Stored data entries:

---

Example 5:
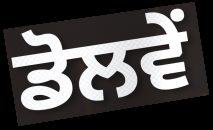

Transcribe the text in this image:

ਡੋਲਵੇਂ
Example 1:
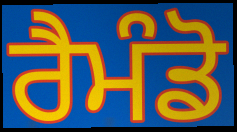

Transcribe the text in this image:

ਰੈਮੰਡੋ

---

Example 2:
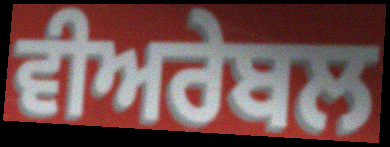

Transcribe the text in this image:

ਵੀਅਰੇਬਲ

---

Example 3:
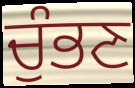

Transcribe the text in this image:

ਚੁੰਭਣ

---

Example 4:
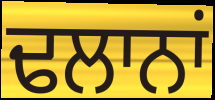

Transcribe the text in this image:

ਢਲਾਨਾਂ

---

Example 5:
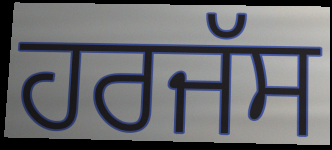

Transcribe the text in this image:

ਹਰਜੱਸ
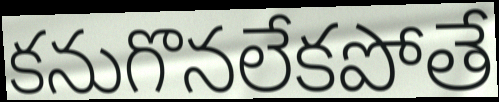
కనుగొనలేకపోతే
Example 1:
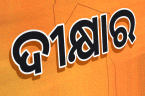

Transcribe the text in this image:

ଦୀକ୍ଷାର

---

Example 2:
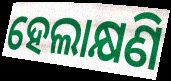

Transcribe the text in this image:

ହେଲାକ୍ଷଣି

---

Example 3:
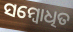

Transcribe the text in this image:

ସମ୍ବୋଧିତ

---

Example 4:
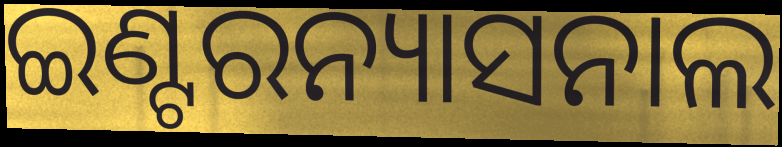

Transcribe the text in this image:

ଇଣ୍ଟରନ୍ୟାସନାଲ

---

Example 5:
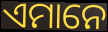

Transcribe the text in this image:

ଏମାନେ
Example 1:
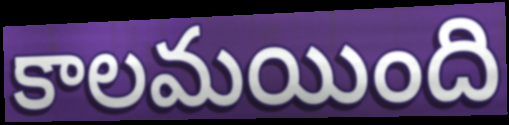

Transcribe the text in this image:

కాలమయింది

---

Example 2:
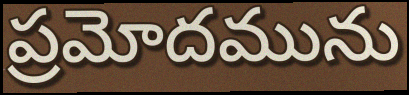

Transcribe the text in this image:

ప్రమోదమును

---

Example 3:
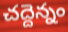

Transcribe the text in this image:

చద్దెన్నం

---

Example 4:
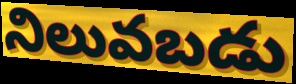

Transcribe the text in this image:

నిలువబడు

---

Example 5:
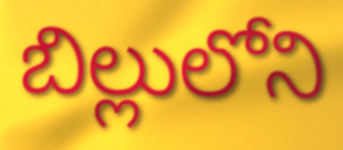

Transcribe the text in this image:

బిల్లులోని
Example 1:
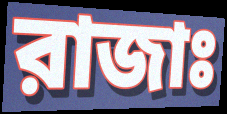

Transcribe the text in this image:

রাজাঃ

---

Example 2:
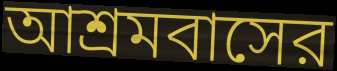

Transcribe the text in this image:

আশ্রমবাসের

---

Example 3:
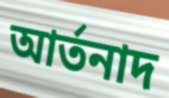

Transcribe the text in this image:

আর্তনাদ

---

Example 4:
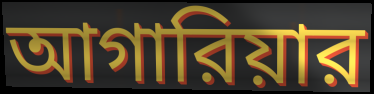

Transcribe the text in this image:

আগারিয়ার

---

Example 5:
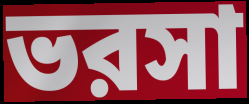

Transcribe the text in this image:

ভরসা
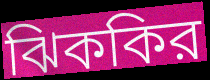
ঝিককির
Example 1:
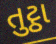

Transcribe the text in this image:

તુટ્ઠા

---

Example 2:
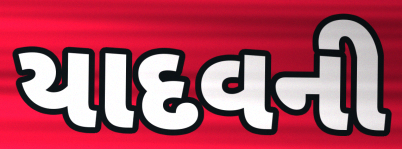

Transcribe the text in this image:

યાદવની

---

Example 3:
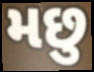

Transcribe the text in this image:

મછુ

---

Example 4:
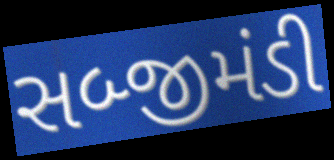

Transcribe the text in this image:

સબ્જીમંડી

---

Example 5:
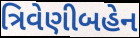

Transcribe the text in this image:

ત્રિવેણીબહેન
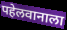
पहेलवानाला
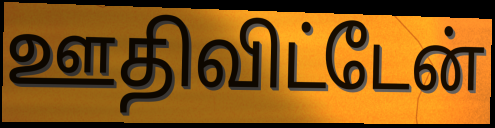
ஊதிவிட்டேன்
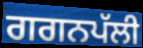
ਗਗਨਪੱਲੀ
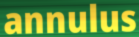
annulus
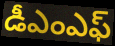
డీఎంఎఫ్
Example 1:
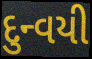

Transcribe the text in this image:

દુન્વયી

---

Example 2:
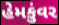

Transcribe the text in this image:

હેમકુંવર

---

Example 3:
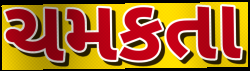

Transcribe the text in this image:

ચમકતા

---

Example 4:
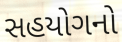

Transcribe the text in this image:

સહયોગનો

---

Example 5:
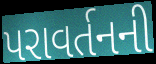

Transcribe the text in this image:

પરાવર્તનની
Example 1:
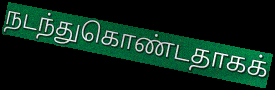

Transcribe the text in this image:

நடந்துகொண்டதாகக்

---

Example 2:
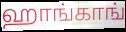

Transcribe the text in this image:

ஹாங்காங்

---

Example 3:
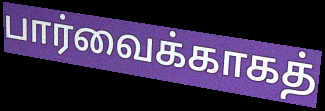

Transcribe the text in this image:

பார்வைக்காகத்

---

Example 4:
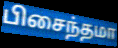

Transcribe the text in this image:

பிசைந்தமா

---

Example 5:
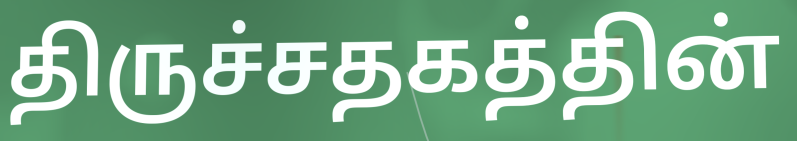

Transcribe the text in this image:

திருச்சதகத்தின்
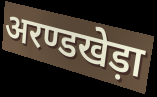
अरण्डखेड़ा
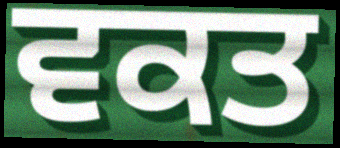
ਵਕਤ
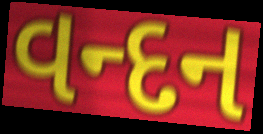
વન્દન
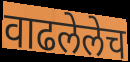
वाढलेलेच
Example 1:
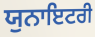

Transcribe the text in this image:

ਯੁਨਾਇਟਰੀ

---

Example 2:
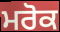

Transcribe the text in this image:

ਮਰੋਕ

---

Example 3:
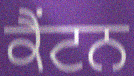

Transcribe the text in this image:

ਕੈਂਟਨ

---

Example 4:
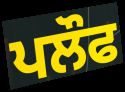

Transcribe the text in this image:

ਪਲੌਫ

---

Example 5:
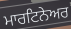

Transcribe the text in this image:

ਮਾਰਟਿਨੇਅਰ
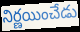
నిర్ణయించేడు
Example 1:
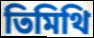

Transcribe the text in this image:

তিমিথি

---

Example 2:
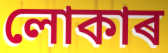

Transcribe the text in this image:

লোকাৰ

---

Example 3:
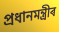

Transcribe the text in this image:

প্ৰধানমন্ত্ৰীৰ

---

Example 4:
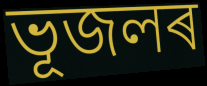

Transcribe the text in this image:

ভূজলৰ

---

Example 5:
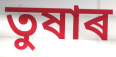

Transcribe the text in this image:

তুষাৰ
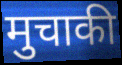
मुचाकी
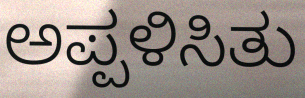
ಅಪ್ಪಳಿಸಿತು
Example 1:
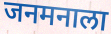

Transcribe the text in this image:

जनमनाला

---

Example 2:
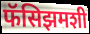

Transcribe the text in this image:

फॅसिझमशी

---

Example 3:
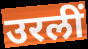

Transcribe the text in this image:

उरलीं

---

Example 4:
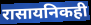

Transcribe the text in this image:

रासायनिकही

## Task directions
I'd like every record printed exactly, with the pictures left out.

## Answer to this problem
---

Example 5:

Transcribe the text in this image:

ਡੋਲਵੇਂ
Example 1:

Transcribe the text in this image:

ਰੈਮੰਡੋ

---

Example 2:

Transcribe the text in this image:

ਵੀਅਰੇਬਲ

---

Example 3:

Transcribe the text in this image:

ਚੁੰਭਣ

---

Example 4:

Transcribe the text in this image:

ਢਲਾਨਾਂ

---

Example 5:

Transcribe the text in this image:

ਹਰਜੱਸ
కనుగొనలేకపోతే
Example 1:

Transcribe the text in this image:

ଦୀକ୍ଷାର

---

Example 2:

Transcribe the text in this image:

ହେଲାକ୍ଷଣି

---

Example 3:

Transcribe the text in this image:

ସମ୍ବୋଧିତ

---

Example 4:

Transcribe the text in this image:

ଇଣ୍ଟରନ୍ୟାସନାଲ

---

Example 5:

Transcribe the text in this image:

ଏମାନେ
Example 1:

Transcribe the text in this image:

కాలమయింది

---

Example 2:

Transcribe the text in this image:

ప్రమోదమును

---

Example 3:

Transcribe the text in this image:

చద్దెన్నం

---

Example 4:

Transcribe the text in this image:

నిలువబడు

---

Example 5:

Transcribe the text in this image:

బిల్లులోని
Example 1:

Transcribe the text in this image:

রাজাঃ

---

Example 2:

Transcribe the text in this image:

আশ্রমবাসের

---

Example 3:

Transcribe the text in this image:

আর্তনাদ

---

Example 4:

Transcribe the text in this image:

আগারিয়ার

---

Example 5:

Transcribe the text in this image:

ভরসা
ঝিককির
Example 1:

Transcribe the text in this image:

તુટ્ઠા

---

Example 2:

Transcribe the text in this image:

યાદવની

---

Example 3:

Transcribe the text in this image:

મછુ

---

Example 4:

Transcribe the text in this image:

સબ્જીમંડી

---

Example 5:

Transcribe the text in this image:

ત્રિવેણીબહેન
पहेलवानाला
ஊதிவிட்டேன்
ਗਗਨਪੱਲੀ
annulus
డీఎంఎఫ్
Example 1:

Transcribe the text in this image:

દુન્વયી

---

Example 2:

Transcribe the text in this image:

હેમકુંવર

---

Example 3:

Transcribe the text in this image:

ચમકતા

---

Example 4:

Transcribe the text in this image:

સહયોગનો

---

Example 5:

Transcribe the text in this image:

પરાવર્તનની
Example 1:

Transcribe the text in this image:

நடந்துகொண்டதாகக்

---

Example 2:

Transcribe the text in this image:

ஹாங்காங்

---

Example 3:

Transcribe the text in this image:

பார்வைக்காகத்

---

Example 4:

Transcribe the text in this image:

பிசைந்தமா

---

Example 5:

Transcribe the text in this image:

திருச்சதகத்தின்
अरण्डखेड़ा
ਵਕਤ
વન્દન
वाढलेलेच
Example 1:

Transcribe the text in this image:

ਯੁਨਾਇਟਰੀ

---

Example 2:

Transcribe the text in this image:

ਮਰੋਕ

---

Example 3:

Transcribe the text in this image:

ਕੈਂਟਨ

---

Example 4:

Transcribe the text in this image:

ਪਲੌਫ

---

Example 5:

Transcribe the text in this image:

ਮਾਰਟਿਨੇਅਰ
నిర్ణయించేడు
Example 1:

Transcribe the text in this image:

তিমিথি

---

Example 2:

Transcribe the text in this image:

লোকাৰ

---

Example 3:

Transcribe the text in this image:

প্ৰধানমন্ত্ৰীৰ

---

Example 4:

Transcribe the text in this image:

ভূজলৰ

---

Example 5:

Transcribe the text in this image:

তুষাৰ
मुचाकी
ಅಪ್ಪಳಿಸಿತು
Example 1:

Transcribe the text in this image:

जनमनाला

---

Example 2:

Transcribe the text in this image:

फॅसिझमशी

---

Example 3:

Transcribe the text in this image:

उरलीं

---

Example 4:

Transcribe the text in this image:

रासायनिकही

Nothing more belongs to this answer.